Wii game started to pull (Baidu 07 competition question 2)

In order to make it easier for employees during intense work hours, massage chairs, CD, golf sets, and Wii game consoles are placed in the Baidu Lounge.

Leisure products. Of course, the most popular among them are game consoles.

Two batteries are required for each handle of the Wii Game Machine (these two batteries can be of different brands ).

Engineers are playing games.

If the handle

If there is no electricity, they will take the unpowered battery away and replace it with a brand new battery. If there is electricity, they must continue to use it.

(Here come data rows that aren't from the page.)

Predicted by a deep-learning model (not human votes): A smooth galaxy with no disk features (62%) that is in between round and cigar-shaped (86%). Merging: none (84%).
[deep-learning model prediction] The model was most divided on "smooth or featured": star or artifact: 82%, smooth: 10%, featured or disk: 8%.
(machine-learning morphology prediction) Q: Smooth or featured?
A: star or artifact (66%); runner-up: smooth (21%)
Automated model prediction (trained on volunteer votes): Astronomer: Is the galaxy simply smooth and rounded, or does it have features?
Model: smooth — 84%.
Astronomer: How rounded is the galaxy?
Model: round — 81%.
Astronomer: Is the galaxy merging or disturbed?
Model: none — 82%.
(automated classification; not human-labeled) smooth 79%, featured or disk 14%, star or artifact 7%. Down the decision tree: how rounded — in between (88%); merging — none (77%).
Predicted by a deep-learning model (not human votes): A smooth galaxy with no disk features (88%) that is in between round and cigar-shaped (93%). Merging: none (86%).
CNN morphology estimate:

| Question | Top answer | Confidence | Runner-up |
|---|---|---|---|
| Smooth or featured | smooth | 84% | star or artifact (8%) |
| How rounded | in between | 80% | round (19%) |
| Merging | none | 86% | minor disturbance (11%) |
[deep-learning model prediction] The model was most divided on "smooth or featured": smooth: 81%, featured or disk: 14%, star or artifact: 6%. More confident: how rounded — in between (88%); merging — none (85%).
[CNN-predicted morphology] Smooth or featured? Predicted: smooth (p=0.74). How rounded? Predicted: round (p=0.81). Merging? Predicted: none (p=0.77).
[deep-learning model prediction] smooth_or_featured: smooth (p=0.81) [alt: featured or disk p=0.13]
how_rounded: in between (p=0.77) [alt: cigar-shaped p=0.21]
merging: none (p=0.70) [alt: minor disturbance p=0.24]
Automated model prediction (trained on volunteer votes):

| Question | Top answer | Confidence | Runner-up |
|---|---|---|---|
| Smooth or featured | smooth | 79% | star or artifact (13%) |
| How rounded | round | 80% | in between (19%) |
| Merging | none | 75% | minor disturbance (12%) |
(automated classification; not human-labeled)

For example, three batteries are available for 3 hours, 5 hours, and 8 hours. Initially, engineers used 3 and 5 hours

Battery. 3 hours later, change to an 8-hour period. After 2 hours, the battery will no longer be available when the handle is no longer powered.

However, if

The eight-hour battery can be used for 8 hours at the beginning.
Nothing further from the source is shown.